Communications as the indication of the European Commission’s policy and way of thinking
Nowadays, communications are being increasingly issued by the European Commission. Although communications do not have legal effect, it does not mean that they are deprived of practical significance. Undoubtedly, they are useful indications of the Commission’s policy for business and entrepreneurs.
Communications may fulfil different functions. In consequence, we may distinguish informative, interpretative or decisive communications.Such division should be treated with a dose of flexibility since the actual function of a communication depends on its content, aim and the intention of the institution that has issued this instrument. We can further divide informative communications to inter-institutional, purely-informative and individual ones.
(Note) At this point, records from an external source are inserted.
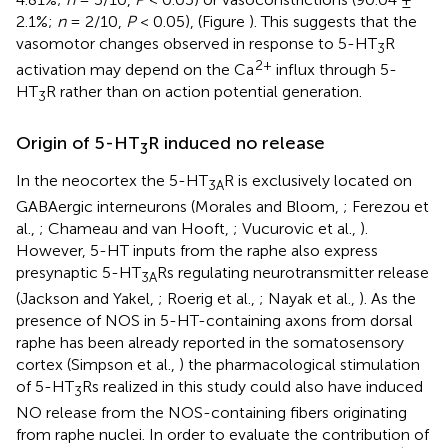
2.1%;
n
= 2/10,
P
< 0.05), (Figure
). This suggests that the
vasomotor changes observed in response to 5-HT
R
3
2+
activation may depend on the Ca
influx through 5-
HT
R rather than on action potential generation.
3
Origin of 5-HT
R induced no release
3
In the neocortex the 5-HT
R is exclusively located on
3A
GABAergic interneurons (Morales and Bloom,
; Ferezou et
al.,
; Chameau and van Hooft,
; Vucurovic et al.,
).
However, 5-HT inputs from the raphe also express
presynaptic 5-HT
Rs regulating neurotransmitter release
3A
(Jackson and Yakel,
; Roerig et al.,
; Nayak et al.,
). As the
presence of NOS in 5-HT-containing axons from dorsal
raphe has been already reported in the somatosensory
cortex (Simpson et al.,
) the pharmacological stimulation
of 5-HT
Rs realized in this study could also have induced
3
NO release from the NOS-containing fibers originating
from raphe nuclei. In order to evaluate the contribution of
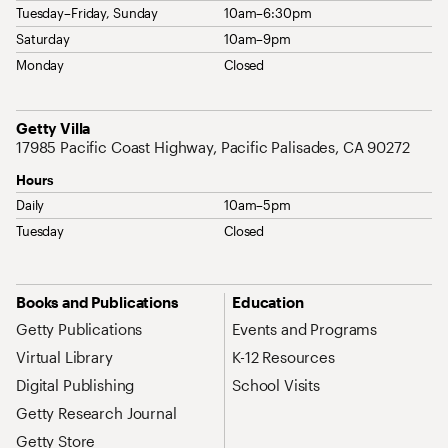
Tuesday–Friday, Sunday
10am–6:30pm
Saturday
10am–9pm
Monday
Closed
Address
Getty Villa
17985 Pacific Coast Highway, Pacific Palisades, CA 90272
Hours
Daily
10am–5pm
Tuesday
Closed
Site Map Navigation
Books and Publications
Education
Getty Publications
Events and Programs
Virtual Library
K-12 Resources
Digital Publishing
School Visits
Getty Research Journal
Getty Store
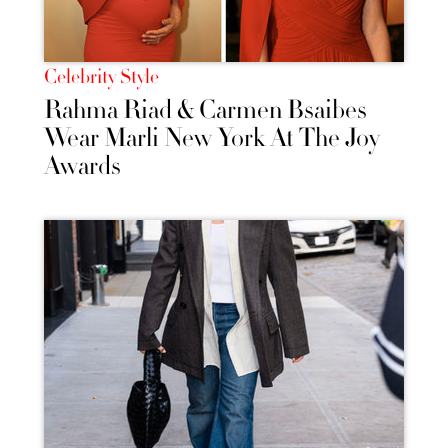
Celebrity Style
Rahma Riad & Carmen Bsaibes
Wear Marli New York At The Joy
Awards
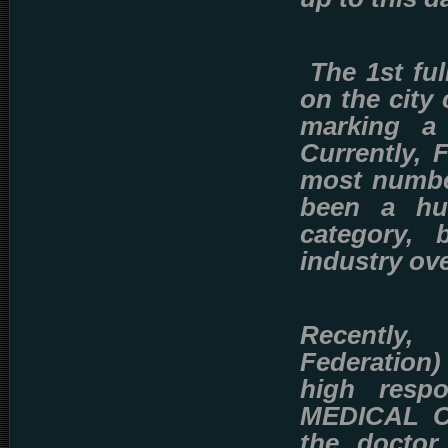
The 1st fu
on the city 
marking a 
Currently, 
most number
been a hu
category, 
industry ove
Recently
Federation)
high respo
MEDICAL CA
the doctor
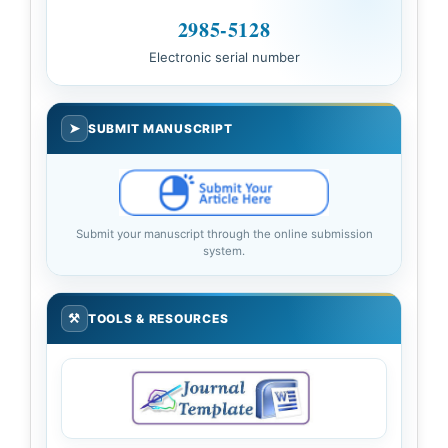
2985-5128
Electronic serial number
➤
SUBMIT MANUSCRIPT
Submit your manuscript through the online submission
system.
⚒
TOOLS & RESOURCES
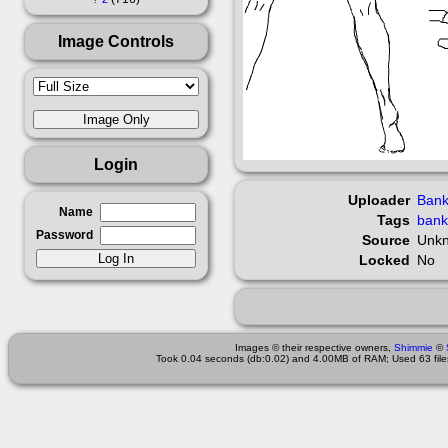
Image Controls
Login
Uploader
Bank
Name
Tags
bank
Password
Source
Unk
Locked
No
Images © their respective owners,
Shimmie
©
Took 0.04 seconds (db:0.02) and 4.00MB of RAM; Used 63 files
The most frequent communications are informative ones with inter-institutional scope.
The example of such communication is the Communication from the Commission to the European Parliament, the Council, The European Economic and Social Committee and the Committee of Regions on resource efficiency opportunities in the building sector (COM/2014/445). Although the Commission directs the communication to other EU institutions, thanks to them, entrepreneurs may follow the Commission’s expressions of their future path in their policy proposals. In this sense, communications fulfil their pre-law function as soft law instruments. It means that a soft law instrument is used to provide a summary and overview on the current situation in a specific industry or business, it identifies gaps in the current legislations, and it proposes solutions for further action.
The Communication on resource efficiency opportunities in the building sector gives the insight into the challenges the industry faces and describes general aims to improve design, construction, demotion and recycling of construction products. At the same time, it leads to the conclusion that there is a need to have common objectives, indicators, data and the mutual recognition as it will help to support the internal market. The Commission also invites various stakeholders, apart from public authorities and social partners, business representatives in the construction field for a discussion and debate. Following the communication, the European Commission published the discussion paper - State of infrastructure maintenance and a document called EU Construction and Demolition Waste Protocol and Guidelines that also fits in the intention that the Commission announced in the Communication the European Parliament and the Council on strategy for the sustainable competitiveness of the construction sector and its enterprises (COM/2012/0433).
As we can see, the communications despite their lack of legal effect, they can be a trigger that starts the debate and discussion on a specific area of EU law, and it can lead to further changes to legislation that is relevant for construction industry and business. If you, as an entrepreneur or representative of business entity, wants to be ahead of competitors and make sure that your business plan and strategy will be in compliance with the EU law for a longer perspective, it is recommended to follow closely communications issued by the European Commission.